▶ [Given passage]

········

During the closure, Orangetheory Fitness' Medical Advisory Board developed a plan for reopening. The new policies implemented follow the guidelines created by the Centers for Disease Control and Prevention, which consisted of "temperature checks before entry; reduced class sizes to maintain social distancing; redesigned workouts to minimize equipment cross-contamination; class scheduling modifications to allow for thorough sanitation protocols in between classes; training and implementation of electrostatic cleanings; temporarily closures of showers and towel service; recommended use of face masks by members; and required use personal protective equipment by all staff." Despite reopening their studios, however, the decision was made to continue providing their at-home workouts.

········

▶ [Information]
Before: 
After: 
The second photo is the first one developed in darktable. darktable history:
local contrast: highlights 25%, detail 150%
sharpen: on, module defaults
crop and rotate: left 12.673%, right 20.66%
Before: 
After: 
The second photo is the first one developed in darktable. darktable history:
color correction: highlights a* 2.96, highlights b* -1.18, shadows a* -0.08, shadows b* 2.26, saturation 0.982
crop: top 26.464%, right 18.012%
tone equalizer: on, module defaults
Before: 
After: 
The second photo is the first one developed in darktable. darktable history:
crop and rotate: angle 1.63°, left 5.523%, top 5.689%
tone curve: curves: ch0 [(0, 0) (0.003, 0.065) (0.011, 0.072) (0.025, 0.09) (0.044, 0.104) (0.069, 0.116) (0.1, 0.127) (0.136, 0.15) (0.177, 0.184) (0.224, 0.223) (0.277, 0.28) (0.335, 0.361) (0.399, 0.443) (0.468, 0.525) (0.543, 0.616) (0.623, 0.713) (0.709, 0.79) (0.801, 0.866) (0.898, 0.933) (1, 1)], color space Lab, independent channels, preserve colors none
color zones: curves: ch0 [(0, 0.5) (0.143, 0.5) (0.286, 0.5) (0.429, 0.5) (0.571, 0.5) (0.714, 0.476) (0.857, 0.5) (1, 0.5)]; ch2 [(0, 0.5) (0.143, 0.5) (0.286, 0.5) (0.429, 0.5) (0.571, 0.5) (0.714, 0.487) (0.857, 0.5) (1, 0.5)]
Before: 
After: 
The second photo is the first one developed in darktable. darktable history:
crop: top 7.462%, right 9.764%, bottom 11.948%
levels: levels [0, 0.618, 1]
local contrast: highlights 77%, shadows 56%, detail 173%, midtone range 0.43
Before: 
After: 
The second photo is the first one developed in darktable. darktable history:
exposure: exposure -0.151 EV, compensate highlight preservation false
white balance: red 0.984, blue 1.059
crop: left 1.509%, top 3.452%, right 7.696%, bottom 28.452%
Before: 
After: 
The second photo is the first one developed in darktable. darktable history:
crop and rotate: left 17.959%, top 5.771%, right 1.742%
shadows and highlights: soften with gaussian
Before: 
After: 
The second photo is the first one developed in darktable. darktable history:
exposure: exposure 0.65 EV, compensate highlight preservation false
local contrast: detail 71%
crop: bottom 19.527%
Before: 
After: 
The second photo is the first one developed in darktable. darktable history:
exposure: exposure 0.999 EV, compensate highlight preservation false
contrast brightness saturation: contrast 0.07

········

▶ [Exercise goal] Rewrite the passage about Orangetheory Fitness' reopening between "During the closure, Orangetheory" and "their at-home workouts.", inclusive, putting "face coverings" wherever "face masks" appears.

▶ [Answer below]
During the closure, Orangetheory Fitness' Medical Advisory Board developed a plan for reopening. The new policies implemented follow the guidelines created by the Centers for Disease Control and Prevention, which consisted of "temperature checks before entry; reduced class sizes to maintain social distancing; redesigned workouts to minimize equipment cross-contamination; class scheduling modifications to allow for thorough sanitation protocols in between classes; training and implementation of electrostatic cleanings; temporarily closures of showers and towel service; recommended use of face coverings by members; and required use personal protective equipment by all staff." Despite reopening their studios, however, the decision was made to continue providing their at-home workouts.